**Instructions to follow:**
Please repeat the data in full, character for character.

**Records to process:**

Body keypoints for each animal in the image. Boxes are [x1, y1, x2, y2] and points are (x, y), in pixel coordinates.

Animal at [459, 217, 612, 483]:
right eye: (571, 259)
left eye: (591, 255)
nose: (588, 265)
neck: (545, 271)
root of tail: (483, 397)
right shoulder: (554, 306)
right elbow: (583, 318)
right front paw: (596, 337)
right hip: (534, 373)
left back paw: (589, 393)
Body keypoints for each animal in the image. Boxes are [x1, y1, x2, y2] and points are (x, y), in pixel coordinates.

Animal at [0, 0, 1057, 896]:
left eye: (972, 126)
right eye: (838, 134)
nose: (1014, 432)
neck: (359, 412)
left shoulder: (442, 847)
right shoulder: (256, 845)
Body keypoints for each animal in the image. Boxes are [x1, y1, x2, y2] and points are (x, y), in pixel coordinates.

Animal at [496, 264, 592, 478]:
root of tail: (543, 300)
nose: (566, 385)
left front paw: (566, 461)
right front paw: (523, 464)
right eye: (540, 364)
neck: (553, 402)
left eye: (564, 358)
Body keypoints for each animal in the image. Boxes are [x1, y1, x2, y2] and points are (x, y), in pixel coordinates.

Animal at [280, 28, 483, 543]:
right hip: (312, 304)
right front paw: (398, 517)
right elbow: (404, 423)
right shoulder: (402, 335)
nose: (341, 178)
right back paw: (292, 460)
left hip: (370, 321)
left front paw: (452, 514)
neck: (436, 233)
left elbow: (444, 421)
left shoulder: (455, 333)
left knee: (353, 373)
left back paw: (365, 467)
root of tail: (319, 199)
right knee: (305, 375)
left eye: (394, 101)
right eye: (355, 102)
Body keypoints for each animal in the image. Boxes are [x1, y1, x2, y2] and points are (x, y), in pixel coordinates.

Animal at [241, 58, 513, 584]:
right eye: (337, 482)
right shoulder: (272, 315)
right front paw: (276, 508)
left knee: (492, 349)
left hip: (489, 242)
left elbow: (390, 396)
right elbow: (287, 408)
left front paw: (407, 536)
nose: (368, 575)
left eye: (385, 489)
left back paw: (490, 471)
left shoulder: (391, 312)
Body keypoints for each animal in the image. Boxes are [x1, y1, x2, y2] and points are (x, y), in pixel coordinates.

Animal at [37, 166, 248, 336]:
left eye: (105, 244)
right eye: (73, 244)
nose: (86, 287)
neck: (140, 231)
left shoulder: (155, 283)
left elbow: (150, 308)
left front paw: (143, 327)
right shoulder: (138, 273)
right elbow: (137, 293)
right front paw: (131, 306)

**Answer below:**
Body keypoints for each animal in the image. Boxes are [x1, y1, x2, y2] and points are (x, y), in pixel coordinates.

Animal at [459, 217, 612, 483]:
right eye: (571, 259)
left eye: (591, 255)
nose: (588, 265)
neck: (545, 271)
root of tail: (483, 397)
right shoulder: (554, 306)
right elbow: (583, 318)
right front paw: (596, 337)
right hip: (534, 373)
left back paw: (589, 393)
Body keypoints for each animal in the image. Boxes are [x1, y1, x2, y2] and points are (x, y), in pixel coordinates.

Animal at [0, 0, 1057, 896]:
left eye: (972, 126)
right eye: (838, 134)
nose: (1014, 432)
neck: (359, 412)
left shoulder: (442, 847)
right shoulder: (256, 845)
Body keypoints for each animal in the image. Boxes are [x1, y1, x2, y2] and points are (x, y), in pixel coordinates.

Animal at [496, 264, 592, 478]:
root of tail: (543, 300)
nose: (566, 385)
left front paw: (566, 461)
right front paw: (523, 464)
right eye: (540, 364)
neck: (553, 402)
left eye: (564, 358)
Body keypoints for each animal in the image. Boxes are [x1, y1, x2, y2] and points are (x, y), in pixel coordinates.

Animal at [280, 28, 483, 543]:
right hip: (312, 304)
right front paw: (398, 517)
right elbow: (404, 423)
right shoulder: (402, 335)
nose: (341, 178)
right back paw: (292, 460)
left hip: (370, 321)
left front paw: (452, 514)
neck: (436, 233)
left elbow: (444, 421)
left shoulder: (455, 333)
left knee: (353, 373)
left back paw: (365, 467)
root of tail: (319, 199)
right knee: (305, 375)
left eye: (394, 101)
right eye: (355, 102)
Body keypoints for each animal in the image. Boxes are [x1, y1, x2, y2] and points are (x, y), in pixel coordinates.

Animal at [241, 58, 513, 584]:
right eye: (337, 482)
right shoulder: (272, 315)
right front paw: (276, 508)
left knee: (492, 349)
left hip: (489, 242)
left elbow: (390, 396)
right elbow: (287, 408)
left front paw: (407, 536)
nose: (368, 575)
left eye: (385, 489)
left back paw: (490, 471)
left shoulder: (391, 312)
Body keypoints for each animal in the image. Boxes are [x1, y1, x2, y2] and points are (x, y), in pixel coordinates.

Animal at [37, 166, 248, 336]:
left eye: (105, 244)
right eye: (73, 244)
nose: (86, 287)
neck: (140, 231)
left shoulder: (155, 283)
left elbow: (150, 308)
left front paw: (143, 327)
right shoulder: (138, 273)
right elbow: (137, 293)
right front paw: (131, 306)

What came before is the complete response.